***** DATA EXTRACTS *****

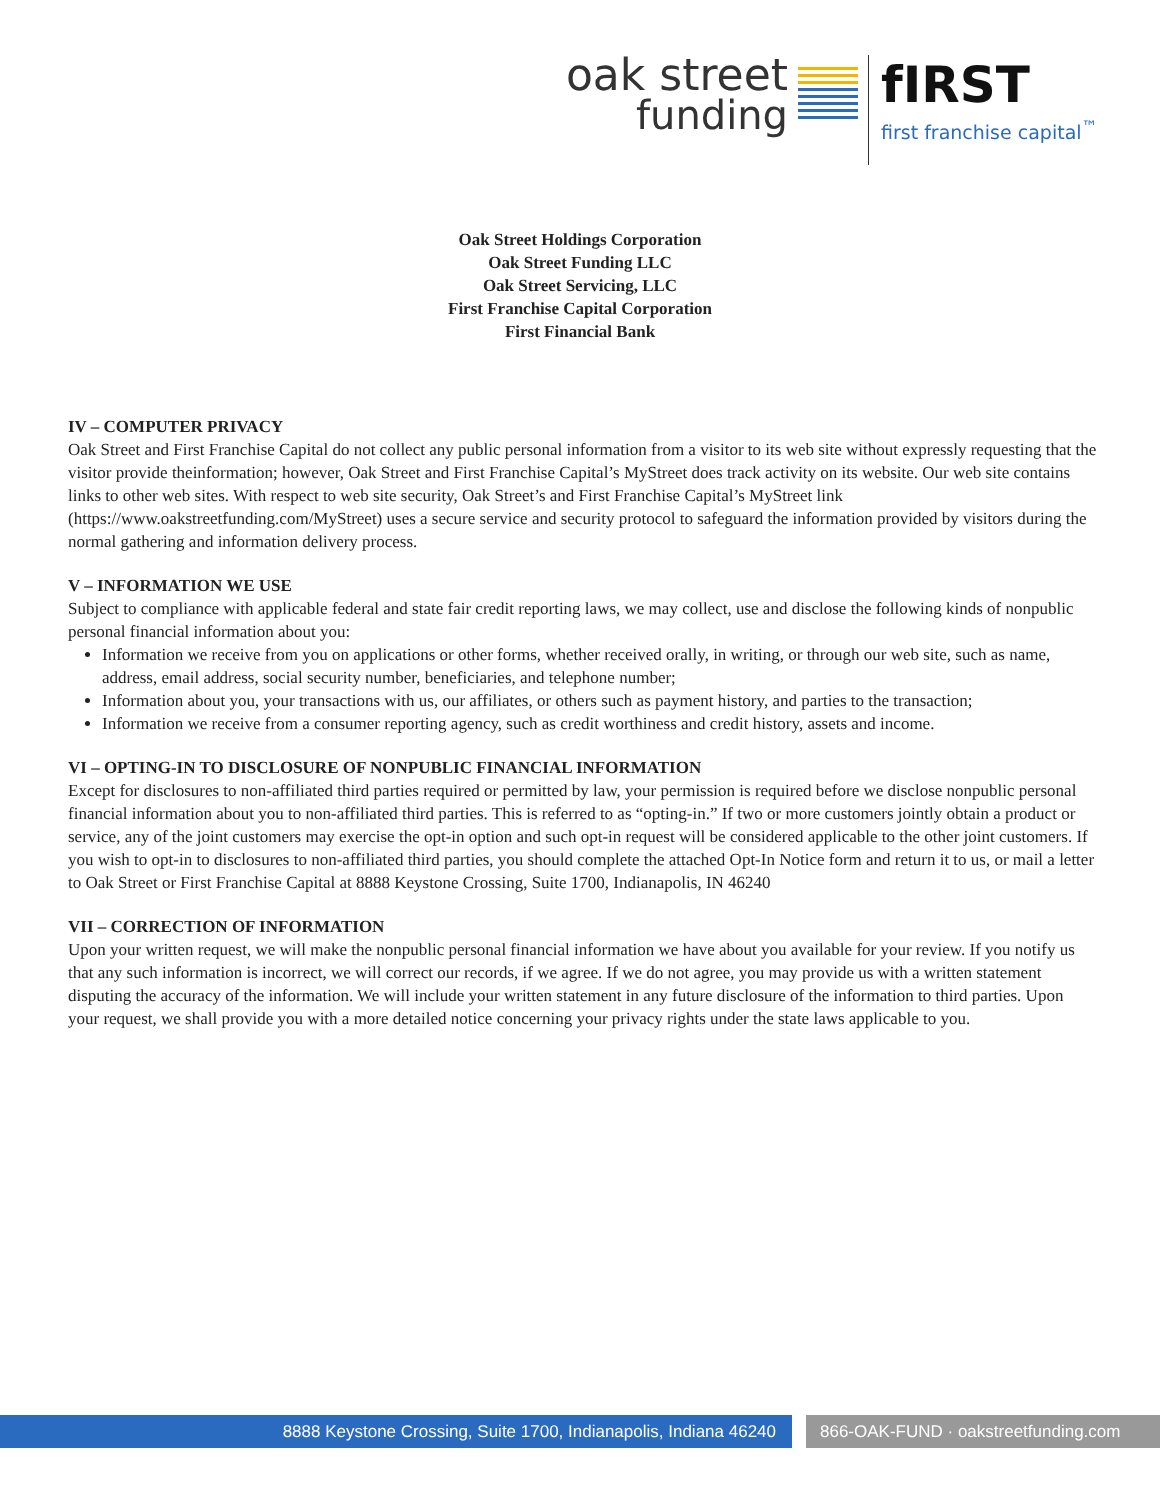oak street
funding
fIRST
first franchise capital<sup>™</sup>
Oak Street Holdings Corporation
Oak Street Funding LLC
Oak Street Servicing, LLC
First Franchise Capital Corporation
First Financial Bank
IV – COMPUTER PRIVACY
Oak Street and First Franchise Capital do not collect any public personal information from a visitor to its web site without expressly requesting that the visitor provide theinformation; however, Oak Street and First Franchise Capital’s MyStreet does track activity on its website. Our web site contains links to other web sites. With respect to web site security, Oak Street’s and First Franchise Capital’s MyStreet link (https://www.oakstreetfunding.com/MyStreet) uses a secure service and security protocol to safeguard the information provided by visitors during the normal gathering and information delivery process.
V – INFORMATION WE USE
Subject to compliance with applicable federal and state fair credit reporting laws, we may collect, use and disclose the following kinds of nonpublic personal financial information about you:
Information we receive from you on applications or other forms, whether received orally, in writing, or through our web site, such as name, address, email address, social security number, beneficiaries, and telephone number;
Information about you, your transactions with us, our affiliates, or others such as payment history, and parties to the transaction;
Information we receive from a consumer reporting agency, such as credit worthiness and credit history, assets and income.
VI – OPTING-IN TO DISCLOSURE OF NONPUBLIC FINANCIAL INFORMATION
Except for disclosures to non-affiliated third parties required or permitted by law, your permission is required before we disclose nonpublic personal financial information about you to non-affiliated third parties. This is referred to as “opting-in.” If two or more customers jointly obtain a product or service, any of the joint customers may exercise the opt-in option and such opt-in request will be considered applicable to the other joint customers. If you wish to opt-in to disclosures to non-affiliated third parties, you should complete the attached Opt-In Notice form and return it to us, or mail a letter to Oak Street or First Franchise Capital at 8888 Keystone Crossing, Suite 1700, Indianapolis, IN 46240
VII – CORRECTION OF INFORMATION
Upon your written request, we will make the nonpublic personal financial information we have about you available for your review. If you notify us that any such information is incorrect, we will correct our records, if we agree. If we do not agree, you may provide us with a written statement disputing the accuracy of the information. We will include your written statement in any future disclosure of the information to third parties. Upon your request, we shall provide you with a more detailed notice concerning your privacy rights under the state laws applicable to you.
8888 Keystone Crossing, Suite 1700, Indianapolis, Indiana 46240 866-OAK-FUND · oakstreetfunding.com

*****

WORK TASK
Go line by line through the data and copy any that contain "Corporation".

RESPONSE TO THIS TASK
Oak Street Holdings Corporation
First Franchise Capital Corporation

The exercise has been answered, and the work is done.